Hague-Visby Limitations - Turkish Law
Barzelex v. The "EBN Al Waleed", 2001 FCA 111
This was an appeal from the Federal Court Trial Division. The bill of lading contained a general paramount clause incorporating the Hague Rules as enacted in the country of shipment. The country of shipment was Turkey. However, Turkey had enacted the Hague Rules twice into its legislation. Initially, the Rules were enacted through ratification of the convention. This enactment gave a limitation of 100 pounds sterling gold value (approximately $12,500) per package or unit. Later the Rules were enacted as part of Turkey's Commercial Code. This enactment, as amended, gave a limitation of 100,000 Turkish Lire (approximately $2.31) per package or unit. At issue in the case was which of these limitations applied. The Plaintiff argued and led expert evidence that the enactment in the Commercial Code applied only to internal shipments. The Trial Judge found as a fact however that under Turkish law the Commercial Code applied to international shipments as well as internal shipments. The Plaintiff then argued that a $2.31 limitation per package or unit was unconscionable and should not be enforced. The Trial Judge held that it was the result of a contractual provision which the Plaintiff could have avoided by declaring a value for the goods. The Plaintiff appealed. The Federal Court of Appeal dismissed the appeal saying they were not satisfied the Trial Judge had erred and that on the evidence before him it was open to him to make the findings he did.
Standing to Sue - Collisions - Insurance - Subrogation
Porto Seguro Companhia De Seguros Gerais v. The “Federal Danube” et al., 2001 CanLII 22115 (FC)
This was the re-trial of an action that had been previously dismissed by the Federal Court Trial Division in a judgment reported at  82 F.T.R. 127. That judgment was ultimately overturned by the Supreme Court of Canada and a new trial ordered on the grounds that the Trial Judge erred in refusing to hear three expert witnesses because assessors had been appointed by the court (see  3 S.C.R. 1278).

---

- _Task set_:
1. According to the case summaries, what limitation per package or unit did the enactment in Turkey's Commercial Code give, as amended?
2. Please return the case summaries word for word from "This was the" to "3 S.C.R. 1278).".

---

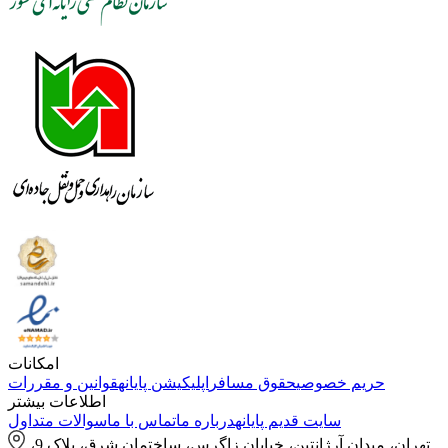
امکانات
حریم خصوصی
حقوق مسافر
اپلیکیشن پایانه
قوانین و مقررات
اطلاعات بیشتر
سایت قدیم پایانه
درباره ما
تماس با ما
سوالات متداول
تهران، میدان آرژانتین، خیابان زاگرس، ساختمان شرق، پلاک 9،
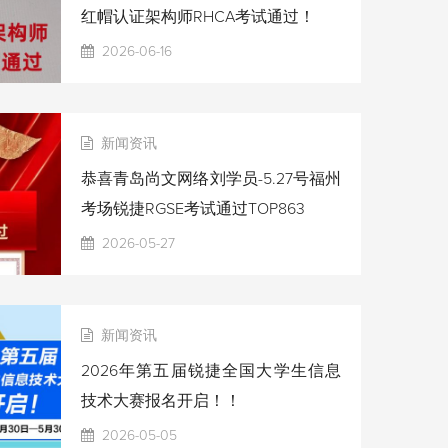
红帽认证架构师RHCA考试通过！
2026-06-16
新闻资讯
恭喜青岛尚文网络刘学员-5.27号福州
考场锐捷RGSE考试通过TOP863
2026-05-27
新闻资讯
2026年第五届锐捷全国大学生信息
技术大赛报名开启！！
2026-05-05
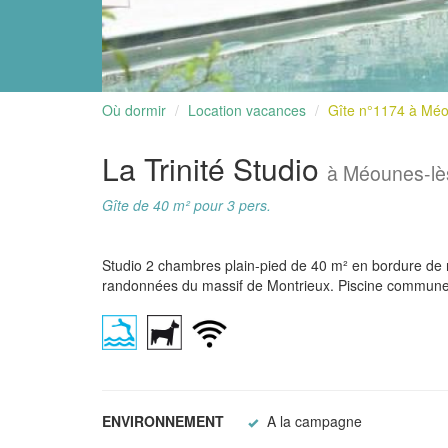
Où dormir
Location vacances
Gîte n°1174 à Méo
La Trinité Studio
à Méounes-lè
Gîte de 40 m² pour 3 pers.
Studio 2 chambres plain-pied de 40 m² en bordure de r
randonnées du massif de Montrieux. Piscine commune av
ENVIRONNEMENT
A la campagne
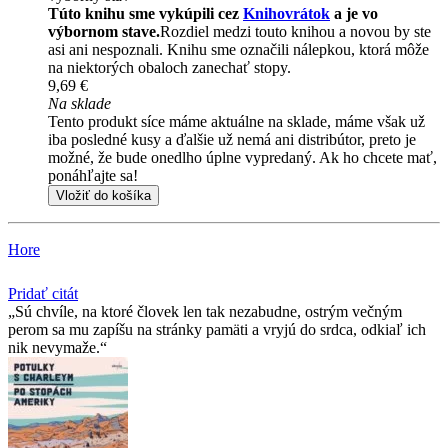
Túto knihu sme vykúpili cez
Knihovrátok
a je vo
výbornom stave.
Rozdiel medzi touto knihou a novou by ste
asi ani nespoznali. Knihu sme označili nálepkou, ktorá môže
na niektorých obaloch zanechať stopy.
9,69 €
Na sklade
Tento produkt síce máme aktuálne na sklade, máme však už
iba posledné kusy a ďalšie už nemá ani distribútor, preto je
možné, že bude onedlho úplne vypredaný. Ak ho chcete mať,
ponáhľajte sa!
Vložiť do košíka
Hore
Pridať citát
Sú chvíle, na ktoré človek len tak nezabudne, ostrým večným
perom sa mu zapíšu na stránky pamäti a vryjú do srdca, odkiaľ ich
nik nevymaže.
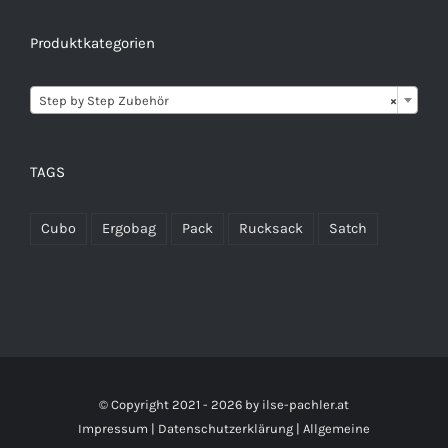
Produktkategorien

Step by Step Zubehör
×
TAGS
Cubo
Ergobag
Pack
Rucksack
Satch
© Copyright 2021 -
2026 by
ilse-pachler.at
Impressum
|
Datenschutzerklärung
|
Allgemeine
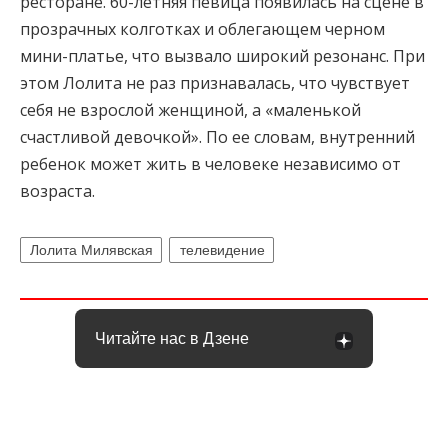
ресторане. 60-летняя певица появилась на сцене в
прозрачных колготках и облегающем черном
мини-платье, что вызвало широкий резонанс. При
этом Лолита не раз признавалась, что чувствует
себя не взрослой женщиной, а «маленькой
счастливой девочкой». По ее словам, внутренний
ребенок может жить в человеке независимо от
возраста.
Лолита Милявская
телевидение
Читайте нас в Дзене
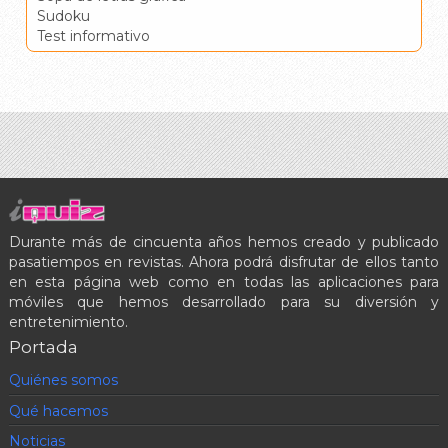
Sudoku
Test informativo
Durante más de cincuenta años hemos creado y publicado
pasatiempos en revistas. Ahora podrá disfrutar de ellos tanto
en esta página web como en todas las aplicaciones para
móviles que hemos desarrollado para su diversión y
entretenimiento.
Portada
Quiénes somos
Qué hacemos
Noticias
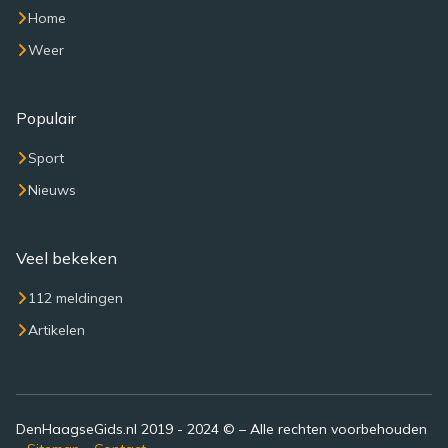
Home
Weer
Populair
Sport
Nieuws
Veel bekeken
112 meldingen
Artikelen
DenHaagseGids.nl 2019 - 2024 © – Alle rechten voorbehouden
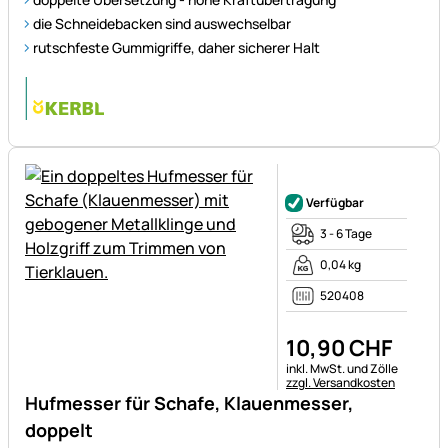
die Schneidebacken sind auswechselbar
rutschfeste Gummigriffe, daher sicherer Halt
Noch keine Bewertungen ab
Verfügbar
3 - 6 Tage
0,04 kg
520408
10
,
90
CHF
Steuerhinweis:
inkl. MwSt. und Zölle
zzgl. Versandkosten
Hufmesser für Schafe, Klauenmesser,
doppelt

---

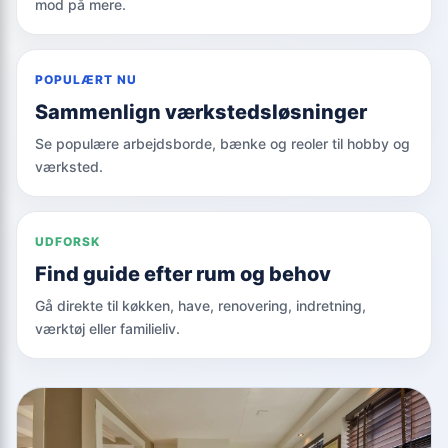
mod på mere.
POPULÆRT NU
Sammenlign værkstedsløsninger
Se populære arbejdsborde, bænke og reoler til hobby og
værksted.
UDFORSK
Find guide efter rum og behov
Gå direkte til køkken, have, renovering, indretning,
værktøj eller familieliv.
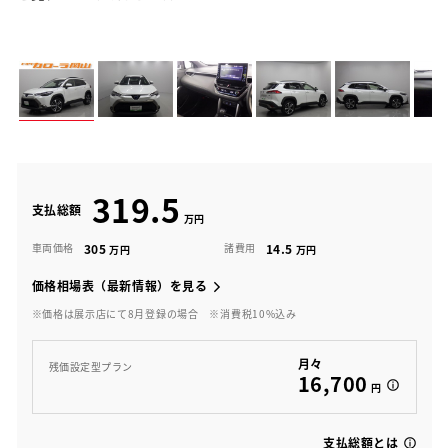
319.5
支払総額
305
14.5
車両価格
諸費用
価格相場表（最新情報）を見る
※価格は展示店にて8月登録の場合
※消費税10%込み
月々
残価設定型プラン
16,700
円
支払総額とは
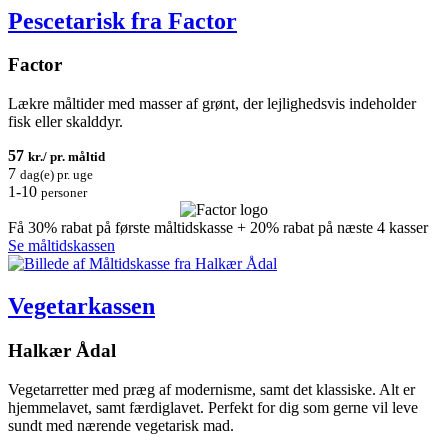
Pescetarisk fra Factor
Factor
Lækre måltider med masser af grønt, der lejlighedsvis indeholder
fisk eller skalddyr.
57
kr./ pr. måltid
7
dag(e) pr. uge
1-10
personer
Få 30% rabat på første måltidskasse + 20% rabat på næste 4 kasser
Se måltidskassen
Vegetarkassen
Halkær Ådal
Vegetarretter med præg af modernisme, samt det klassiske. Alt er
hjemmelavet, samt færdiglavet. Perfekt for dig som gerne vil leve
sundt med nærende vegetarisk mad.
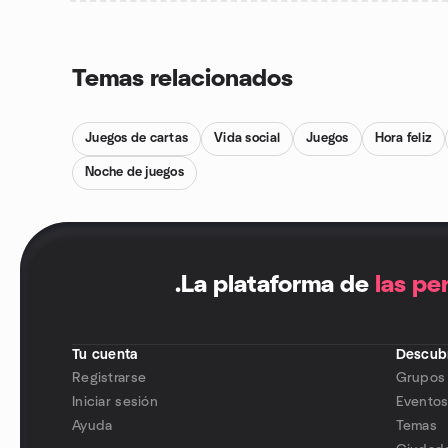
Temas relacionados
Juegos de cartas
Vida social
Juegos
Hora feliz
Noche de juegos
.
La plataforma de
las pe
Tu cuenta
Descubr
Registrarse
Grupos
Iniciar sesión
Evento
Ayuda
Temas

---

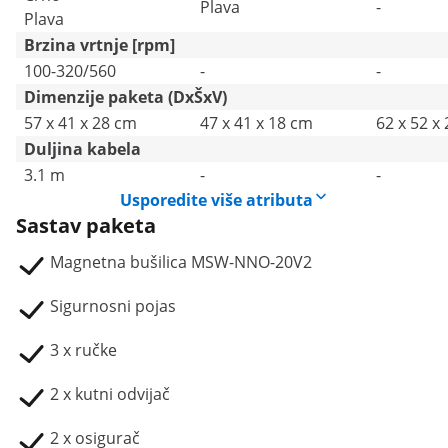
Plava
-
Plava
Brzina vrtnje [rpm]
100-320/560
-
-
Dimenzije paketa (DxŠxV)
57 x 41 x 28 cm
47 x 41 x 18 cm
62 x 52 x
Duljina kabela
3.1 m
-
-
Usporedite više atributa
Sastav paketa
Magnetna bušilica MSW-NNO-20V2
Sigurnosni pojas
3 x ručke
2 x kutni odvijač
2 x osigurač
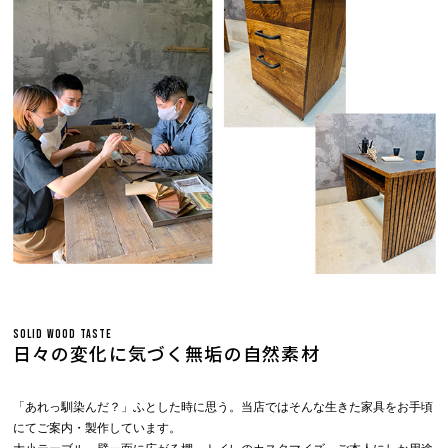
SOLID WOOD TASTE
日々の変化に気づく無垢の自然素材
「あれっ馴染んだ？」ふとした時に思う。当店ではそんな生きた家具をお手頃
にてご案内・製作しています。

---

- _Solved tasks_:
1. 100,000 Turkish Lire (approximately $2.31) per package or unit.

2.
This was the re-trial of an action that had been previously dismissed by the Federal Court Trial Division in a judgment reported at  82 F.T.R. 127. That judgment was ultimately overturned by the Supreme Court of Canada and a new trial ordered on the grounds that the Trial Judge erred in refusing to hear three expert witnesses because assessors had been appointed by the court (see  3 S.C.R. 1278).